Both. My friend Rev Peyton wound up damaging his hands from playing too much and too hard and was in excruciating pain. The doctor told him that he had to quit playing, and he didn’t play guitar for a year, working as the night clerk at a hotel. But he spent that year imagining playing guitar. After that, a different doctor worked on his hands, cutting out scar tissue. Once he healed, he had more flexibility and could finger-pick. Here’s a video I shot of him teaching about fingerstyle.
If you really want to learn ‘fingerstyle’ in any of its manifestations, whether that’s classical RH technique, flamenco technique, folk, country, bluegrass, jazz, hybrid picking, thumb picking, whatever - it isn’t that hard. Put the pick down, start out easy and don’t move on to hard stuff until the easy stuff is fluid.
A teacher is a really good idea.
We hear flat pickers in all their stages of development, from the very basic to the sophisticated. We don’t tend to hear as many fingerpickers who aren’t fully developed, and a lot of the fingerpickers we hear are monster players. Skews the sample a bit…
Swamped at work, but I couldn’t let a guitar thread go unposted
**FGiE **- nice link; Edgar Cruz is a great player.
IANAClassical Player; I can play some fingerstyle blues and rockabilly so I understand the contrapuntal, multi-tasking nature of the beast. Fun stuff.
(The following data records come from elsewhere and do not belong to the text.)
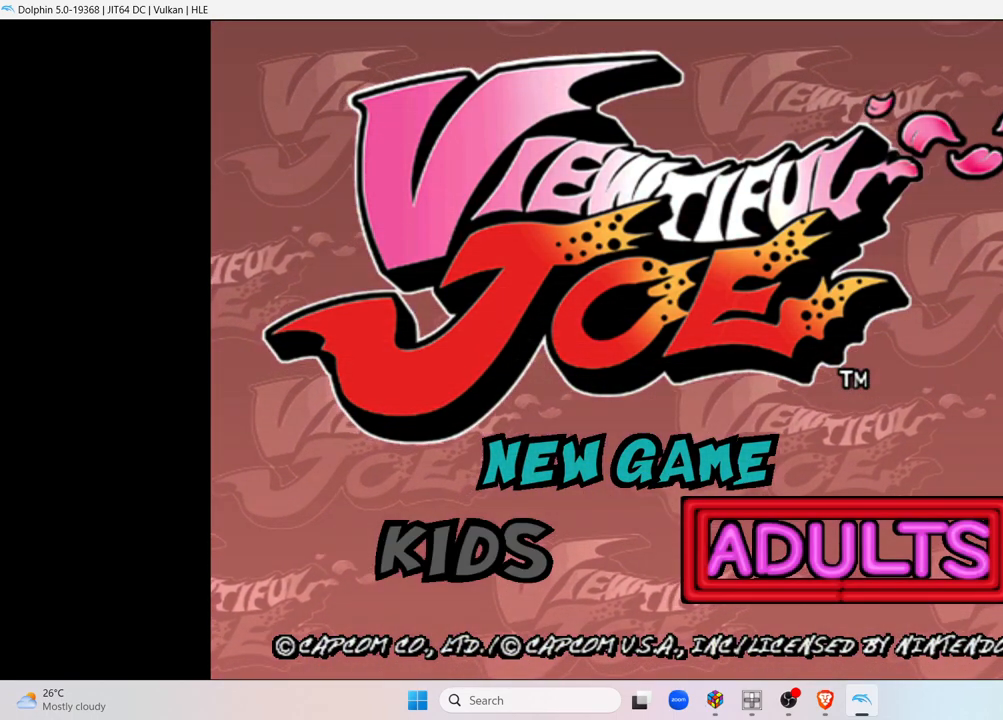
{"buttons": [], "left_stick": "center", "right_stick": "center", "events": [[33, "left_stick", "left"], [283, "left_stick", "center"]]}
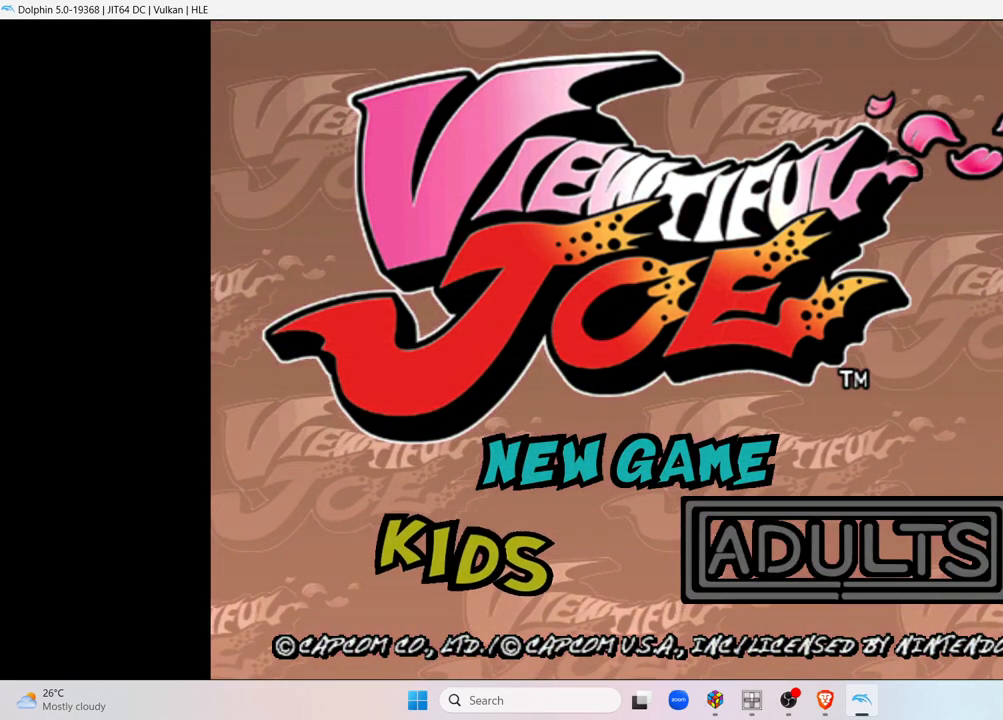
{"buttons": [], "left_stick": "center", "right_stick": "center", "events": [[283, "left_stick", "right"], [483, "left_stick", "center"]]}
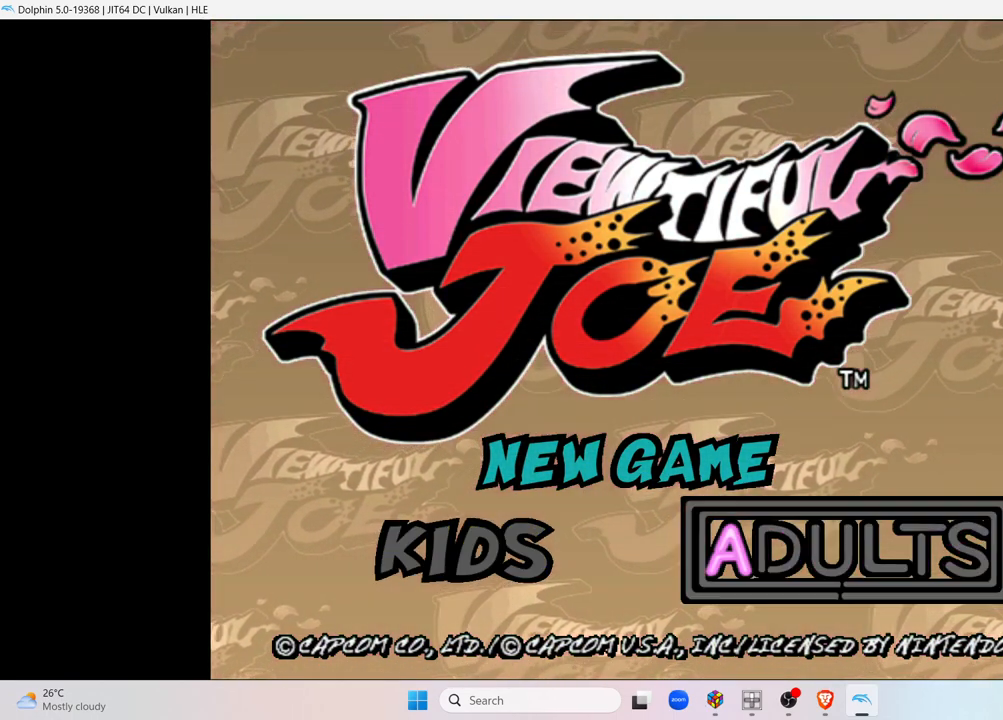
{"buttons": [], "left_stick": "center", "right_stick": "center", "events": []}
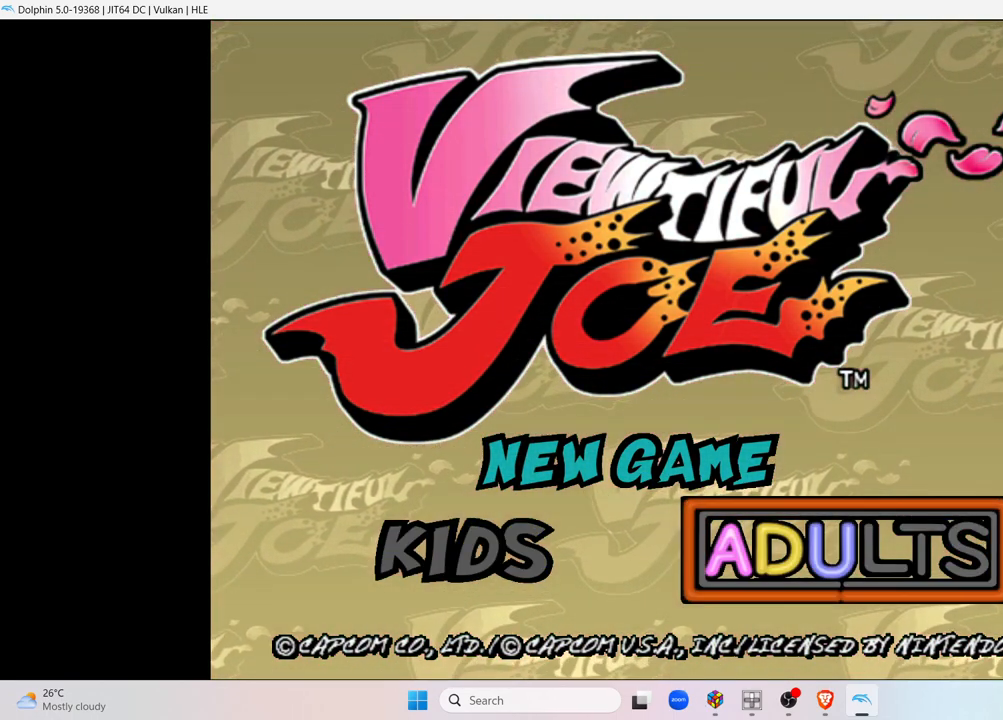
{"buttons": [], "left_stick": "center", "right_stick": "center", "events": []}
However, separate from that, and speaking more as a musician, I will say this: that video clip by Cruz is technically brilliant - I could never hope to approach his technique - but a bit flat musically. That may be due to the fact that he is playing in service to an instructional video. But when I watch him, my mind fills in the cool music context of Queen, but I tend to think “wow, what a finger spread” or “wow, his mastery up and down the next is breathtaking.” That’s all well and good, but more about craft than art.
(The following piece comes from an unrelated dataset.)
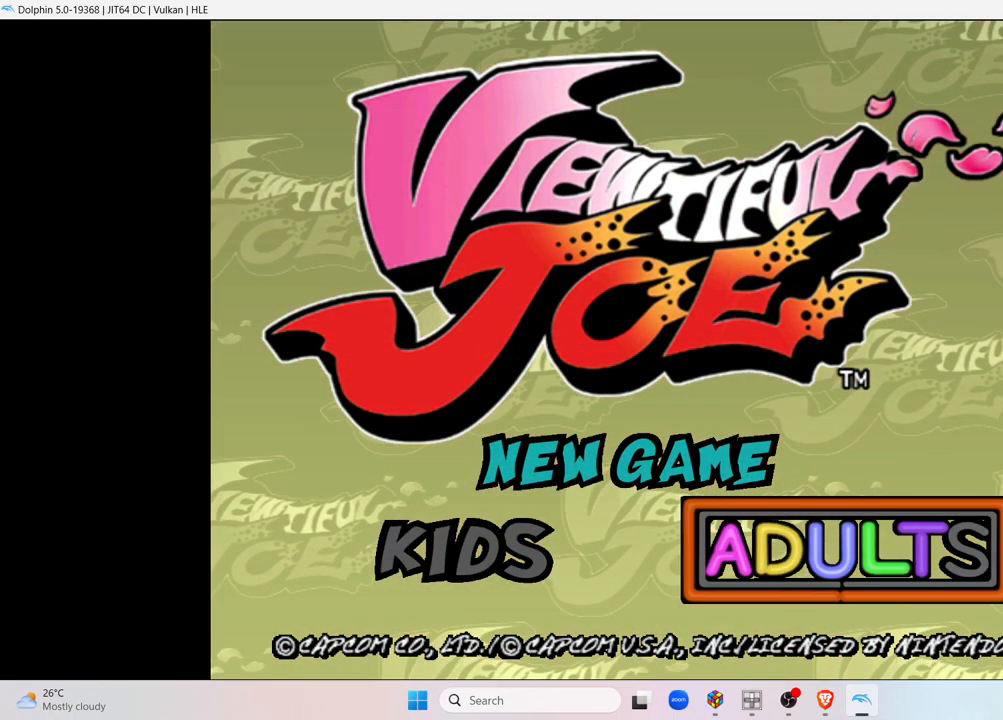
{"buttons": [], "left_stick": "center", "right_stick": "center", "events": []}
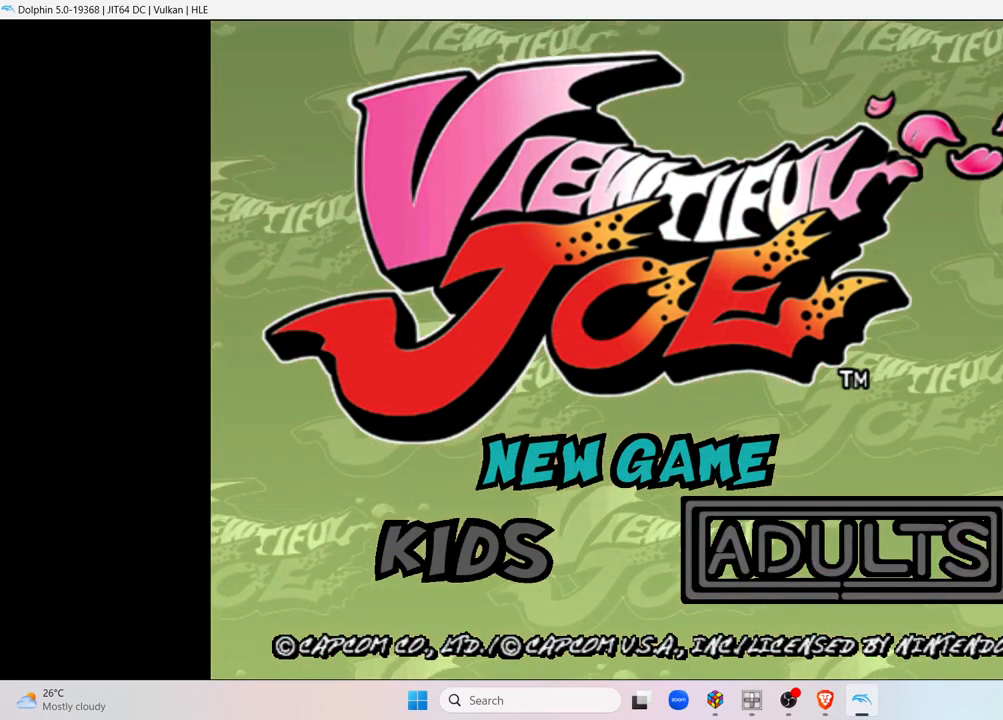
{"buttons": [], "left_stick": "center", "right_stick": "center", "events": []}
When I pulled up **Le Ministre’s **links to Night in Tunisia and the Chopin piece, I thought “wow, what a fucking great musician” - once Dyens gets past the poppy-percussive stuff and into the main body of the song, it just swings with groove. And the Chopin piece sounds like flowing liquid notes in a way that Cruz’s interpretation of BH didn’t for me. That guy is on a whole 'nother level to my ear.
YMMV.
ETA: oh, and do I wanna know how much Dyens guitar cost? That thing sounds amazing over my crap desktop speakers; I can just imagine what it can do in person. Amazing low end with no muddiness - supports the mids really well.
Here is a list price for one of the makers that Dyens has been known to play and record with - Fanton D’Andon. $21,500. is the figure.
I would also point out that the Roland Dyens clips are all from a professionally recorded DVD, (I believe - I don’t own a copy, and I haven’t viewed the table of contents.) and the Dyens has spent years of his life devoted to playing beautiful, sustained notes when the music calls for them. Edgar Cruz seems to prefer to have a lot more initial attack, esp. on his bass notes. I don’t think that’s just the recording techniques, although I think the Cruz recording could have had much better sound. That’s a major distinction between flamenco and classical playing styles, and the guitars are made accordingly, with less sustain built in to the flamenco instruments so that the percussive attack is more effective.